TASK INSTRUCTIONS
Write out the listing below from the line containing "s kapsami / bez kapes" through the line containing "Політика конфіденційності", both of those lines included, and leave out the pictures.

-- Opening Marker --

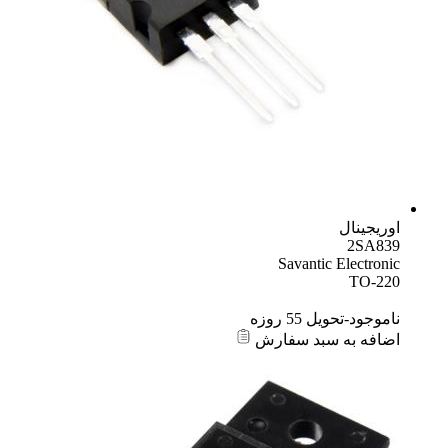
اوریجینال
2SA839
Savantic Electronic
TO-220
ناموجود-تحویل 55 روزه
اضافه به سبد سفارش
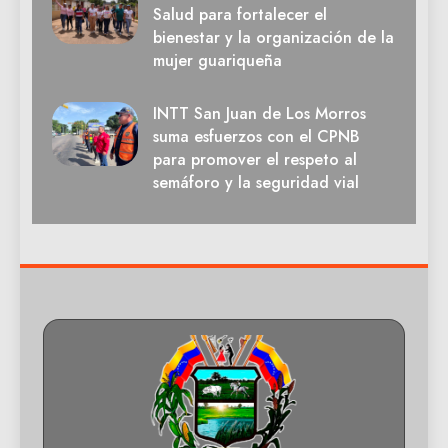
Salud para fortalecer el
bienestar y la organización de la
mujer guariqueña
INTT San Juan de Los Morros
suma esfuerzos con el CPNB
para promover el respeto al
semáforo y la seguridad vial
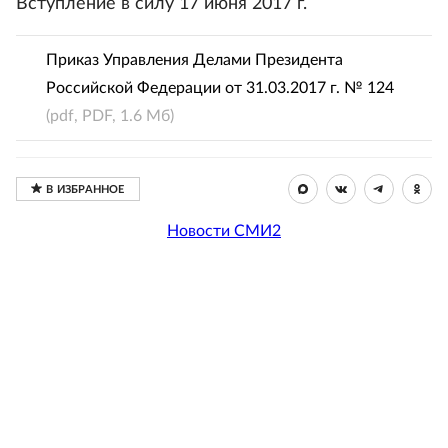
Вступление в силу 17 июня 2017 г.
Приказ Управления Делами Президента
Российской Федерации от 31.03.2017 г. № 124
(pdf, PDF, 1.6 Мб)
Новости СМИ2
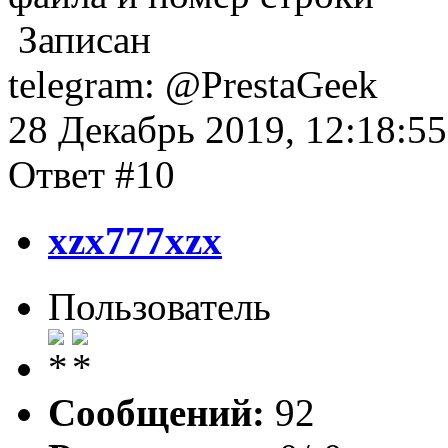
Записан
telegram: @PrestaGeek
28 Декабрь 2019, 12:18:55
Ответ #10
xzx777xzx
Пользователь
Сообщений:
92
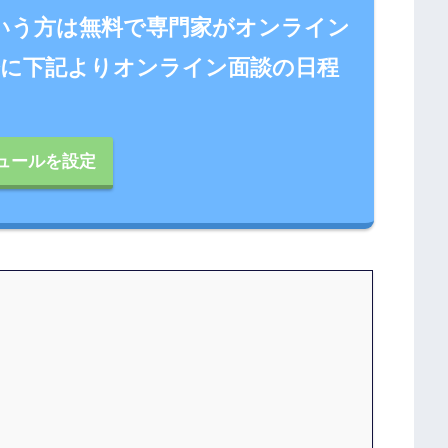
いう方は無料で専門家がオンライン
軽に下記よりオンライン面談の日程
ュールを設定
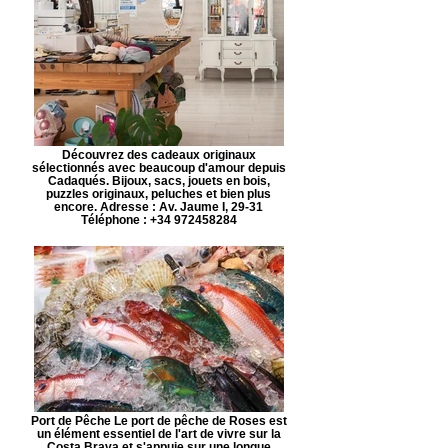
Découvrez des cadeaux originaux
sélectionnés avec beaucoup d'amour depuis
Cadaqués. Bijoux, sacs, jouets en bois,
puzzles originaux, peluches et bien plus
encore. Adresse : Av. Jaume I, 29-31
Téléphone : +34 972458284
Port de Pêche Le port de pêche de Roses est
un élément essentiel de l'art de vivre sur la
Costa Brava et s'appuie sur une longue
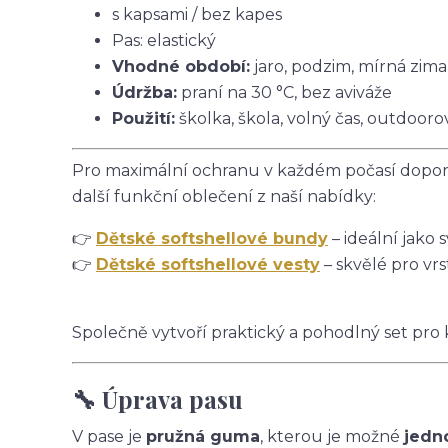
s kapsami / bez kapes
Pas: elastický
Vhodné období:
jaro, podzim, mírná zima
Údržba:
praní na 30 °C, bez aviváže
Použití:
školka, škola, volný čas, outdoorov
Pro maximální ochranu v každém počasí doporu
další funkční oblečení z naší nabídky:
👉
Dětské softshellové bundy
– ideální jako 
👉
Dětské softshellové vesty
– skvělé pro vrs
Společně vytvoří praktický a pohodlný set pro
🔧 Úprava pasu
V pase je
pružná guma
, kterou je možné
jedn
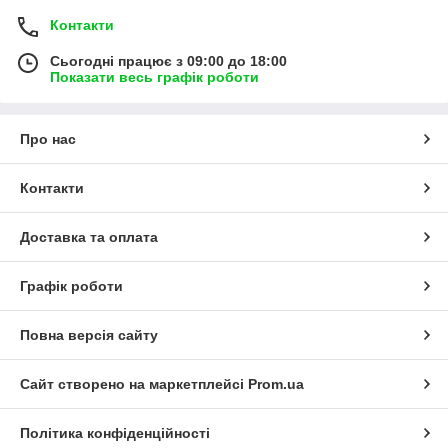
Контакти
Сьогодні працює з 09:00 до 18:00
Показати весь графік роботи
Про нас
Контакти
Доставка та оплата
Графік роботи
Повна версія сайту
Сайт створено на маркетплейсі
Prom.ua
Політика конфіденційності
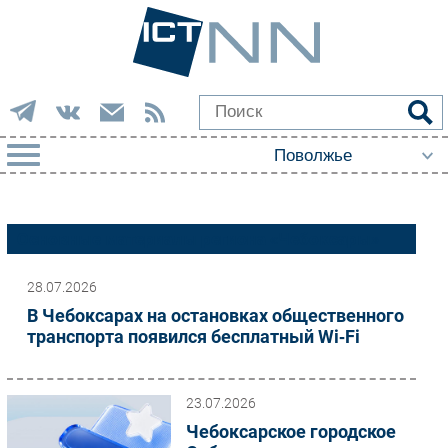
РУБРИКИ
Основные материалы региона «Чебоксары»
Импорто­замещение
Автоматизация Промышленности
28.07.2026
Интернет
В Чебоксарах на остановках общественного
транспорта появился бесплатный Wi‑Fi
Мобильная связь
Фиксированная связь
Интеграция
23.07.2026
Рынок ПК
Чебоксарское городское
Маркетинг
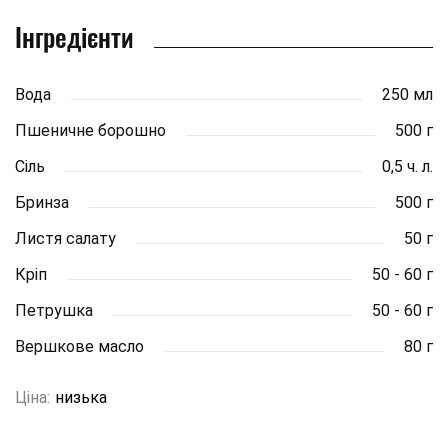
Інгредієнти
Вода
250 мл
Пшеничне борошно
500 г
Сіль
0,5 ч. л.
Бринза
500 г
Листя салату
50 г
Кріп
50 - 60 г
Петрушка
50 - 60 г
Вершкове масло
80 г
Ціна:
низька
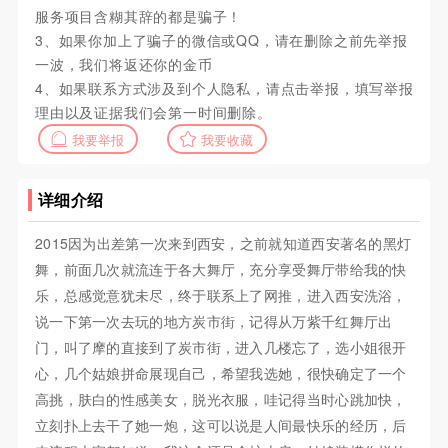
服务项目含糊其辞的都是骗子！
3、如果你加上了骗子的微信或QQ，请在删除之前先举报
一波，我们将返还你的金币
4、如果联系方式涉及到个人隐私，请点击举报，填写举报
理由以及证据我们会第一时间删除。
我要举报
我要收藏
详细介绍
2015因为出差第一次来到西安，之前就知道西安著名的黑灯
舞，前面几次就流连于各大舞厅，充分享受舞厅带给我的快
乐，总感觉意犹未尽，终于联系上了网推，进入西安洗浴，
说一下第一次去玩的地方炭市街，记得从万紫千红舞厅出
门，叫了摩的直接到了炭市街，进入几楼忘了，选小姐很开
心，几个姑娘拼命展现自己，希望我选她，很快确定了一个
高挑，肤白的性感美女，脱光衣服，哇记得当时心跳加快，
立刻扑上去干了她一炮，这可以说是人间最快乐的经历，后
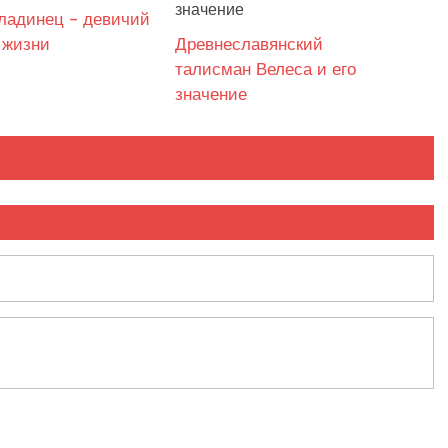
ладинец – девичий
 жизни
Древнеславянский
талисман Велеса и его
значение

-- Closing Marker --
-- Opening Marker --

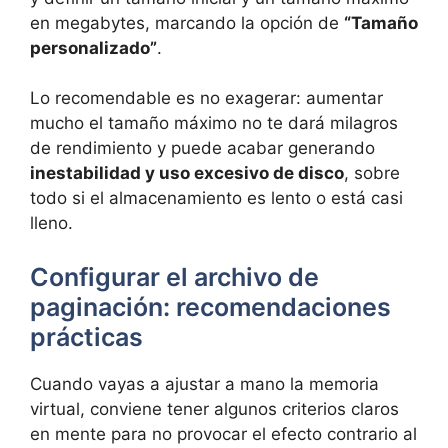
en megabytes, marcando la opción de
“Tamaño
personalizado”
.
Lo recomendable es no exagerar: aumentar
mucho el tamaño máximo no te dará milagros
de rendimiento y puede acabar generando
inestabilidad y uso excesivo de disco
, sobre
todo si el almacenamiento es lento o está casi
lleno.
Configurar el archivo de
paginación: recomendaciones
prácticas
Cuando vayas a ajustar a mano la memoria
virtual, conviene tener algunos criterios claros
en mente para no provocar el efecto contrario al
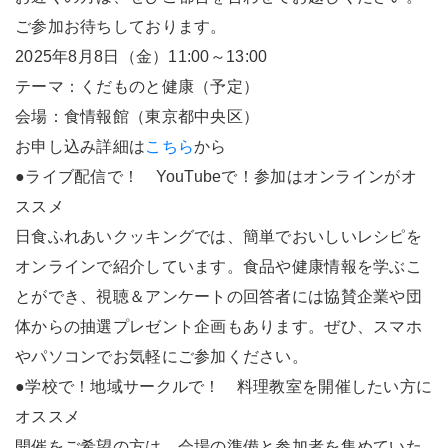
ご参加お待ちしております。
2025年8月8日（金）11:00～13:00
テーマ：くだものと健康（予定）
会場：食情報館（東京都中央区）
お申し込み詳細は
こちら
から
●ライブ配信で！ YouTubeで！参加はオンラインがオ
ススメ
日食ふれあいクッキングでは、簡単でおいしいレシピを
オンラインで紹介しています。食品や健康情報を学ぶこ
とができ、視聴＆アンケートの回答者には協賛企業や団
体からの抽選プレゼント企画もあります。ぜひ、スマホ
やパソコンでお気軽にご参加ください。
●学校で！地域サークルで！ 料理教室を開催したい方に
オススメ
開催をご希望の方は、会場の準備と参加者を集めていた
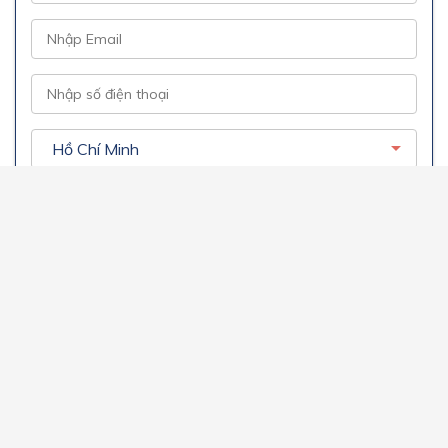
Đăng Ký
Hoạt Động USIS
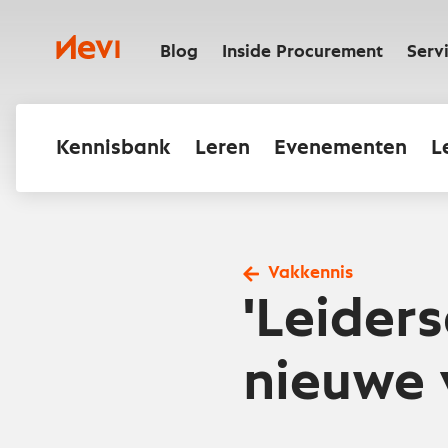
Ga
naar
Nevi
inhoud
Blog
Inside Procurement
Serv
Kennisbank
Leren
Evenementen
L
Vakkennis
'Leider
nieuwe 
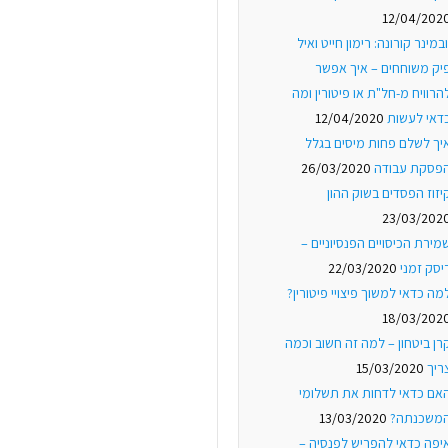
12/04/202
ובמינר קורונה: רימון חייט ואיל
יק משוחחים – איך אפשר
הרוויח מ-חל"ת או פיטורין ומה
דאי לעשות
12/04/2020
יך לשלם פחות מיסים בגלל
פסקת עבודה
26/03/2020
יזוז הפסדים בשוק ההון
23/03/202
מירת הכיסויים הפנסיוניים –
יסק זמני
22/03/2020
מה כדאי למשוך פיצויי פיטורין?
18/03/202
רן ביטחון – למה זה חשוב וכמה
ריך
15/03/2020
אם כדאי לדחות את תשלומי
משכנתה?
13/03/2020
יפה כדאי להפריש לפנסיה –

-- Closing Marker --

FINISHED TASK
s kapsami / bez kapes
Pas: elastický
Vhodné období:
jaro, podzim, mírná zima
Údržba:
praní na 30 °C, bez aviváže
Použití:
školka, škola, volný čas, outdoorov
Pro maximální ochranu v každém počasí doporu
další funkční oblečení z naší nabídky:
👉
Dětské softshellové bundy
– ideální jako 
👉
Dětské softshellové vesty
– skvělé pro vrs
Společně vytvoří praktický a pohodlný set pro
🔧 Úprava pasu
V pase je
pružná guma
, kterou je možné
jedn
Контакти
Сьогодні працює з 09:00 до 18:00
Показати весь графік роботи
Про нас
Контакти
Доставка та оплата
Графік роботи
Повна версія сайту
Сайт створено на маркетплейсі
Prom.ua
Політика конфіденційності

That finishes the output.